### TASK REQUIREMENTS
The entries below are to be written out exactly, with no images included.

### EXTRACTED MATERIAL

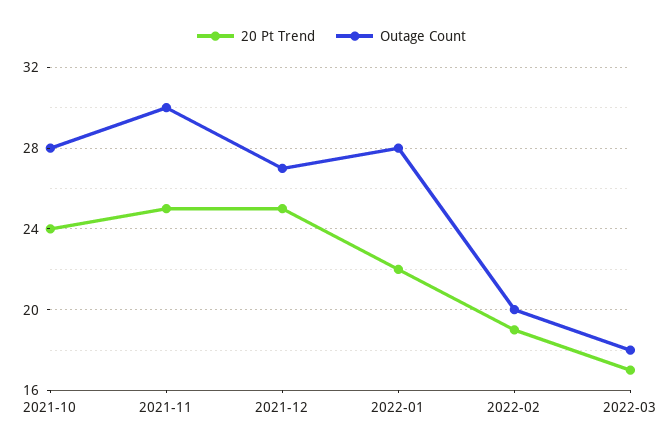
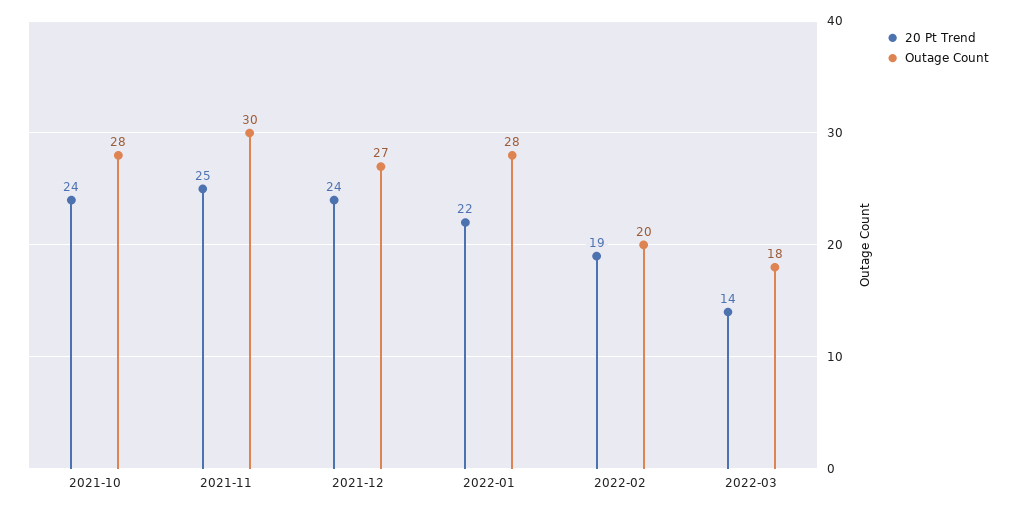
  {
    "20 Pt Trend": {
      "2021-10": 24,
      "2021-11": 25,
-     "2021-12": 25,
+     "2021-12": 24,
      "2022-01": 22,
      "2022-02": 19,
-     "2022-03": 17
+     "2022-03": 14
    },
    "Outage Count": {
      "2021-10": 28,
      "2021-11": 30,
      "2021-12": 27,
      "2022-01": 28,
      "2022-02": 20,
      "2022-03": 18
    }
  }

### RESULT
  {
    "20 Pt Trend": {
      "2021-10": 24,
      "2021-11": 25,
-     "2021-12": 25,
+     "2021-12": 24,
      "2022-01": 22,
      "2022-02": 19,
-     "2022-03": 17
+     "2022-03": 14
    },
    "Outage Count": {
      "2021-10": 28,
      "2021-11": 30,
      "2021-12": 27,
      "2022-01": 28,
      "2022-02": 20,
      "2022-03": 18
    }
  }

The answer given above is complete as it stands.